Thing 1 – Cicadas
It’s a big year for cicadas. Huge.
Specifically, it’s a big year for periodical cicadas.
Please sir what’s a periodical cicada?
Glad you asked.
I wrote about periodical cicadas in Music To Eat Cake By. Here’s a bit of it.
Consider, if you will, the cicada.
Specifically, the Pharaoh cicada Magicicada septendecim, found only in the area to the east of the Great Plains of the USA.

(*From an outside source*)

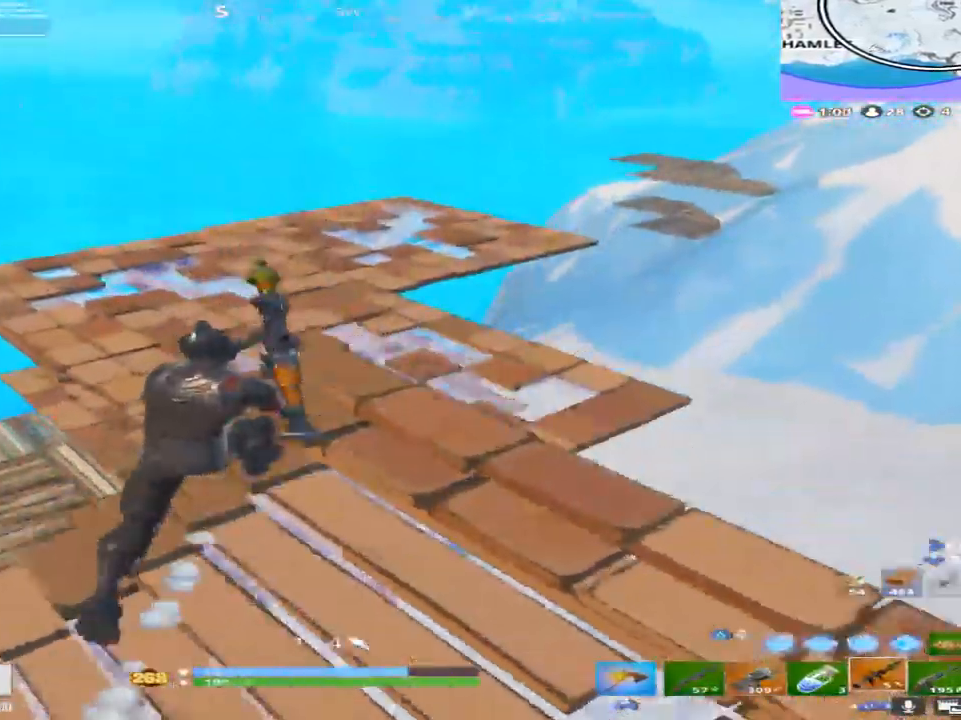
{"buttons": [], "left_stick": "down", "right_stick": "center", "events": [[17, "left_stick", "up"], [117, "CROSS", "down"], [233, "CROSS", "up"], [383, "left_stick", "down-right"], [450, "right_stick", "center"], [500, "left_stick", "down"]]}
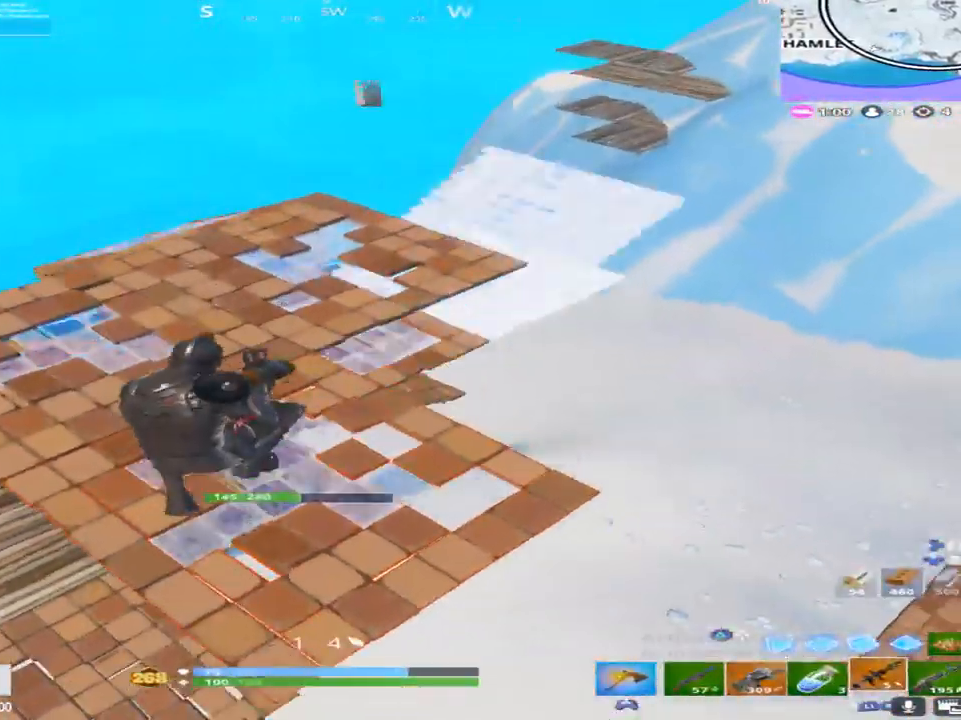
{"buttons": [], "left_stick": "center", "right_stick": "up", "events": [[67, "right_stick", "right"], [167, "left_stick", "down-right"], [217, "right_stick", "up-right"], [317, "right_stick", "up"], [433, "left_stick", "center"]]}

They’re quite something. One of 7 species within the Magicicada genus, they’re black with red eyes and a golden gloss to the wing. Rather fetching, to my eyes, although I suspect I’d change my tune were I deposited in a swarm of them, a phenomenon I’d find simultaneously idgy, awe-inspiring and fascinating.
Idgy, because that’s a common reaction to large buzzing swarms; awe-inspiring, because once I’d got over the idginess I’d be entranced by the spectacle; and fascinating because of mathematics.
Magicicada septendecim, like its 6 congeners, has an unusual and specific life cycle. They live, as nymphs, just underground, feeding on tree-root fluids. Then, one spring evening when the soil temperature is just right (above 17.9°C, fact fans) they emerge. All of them. At once.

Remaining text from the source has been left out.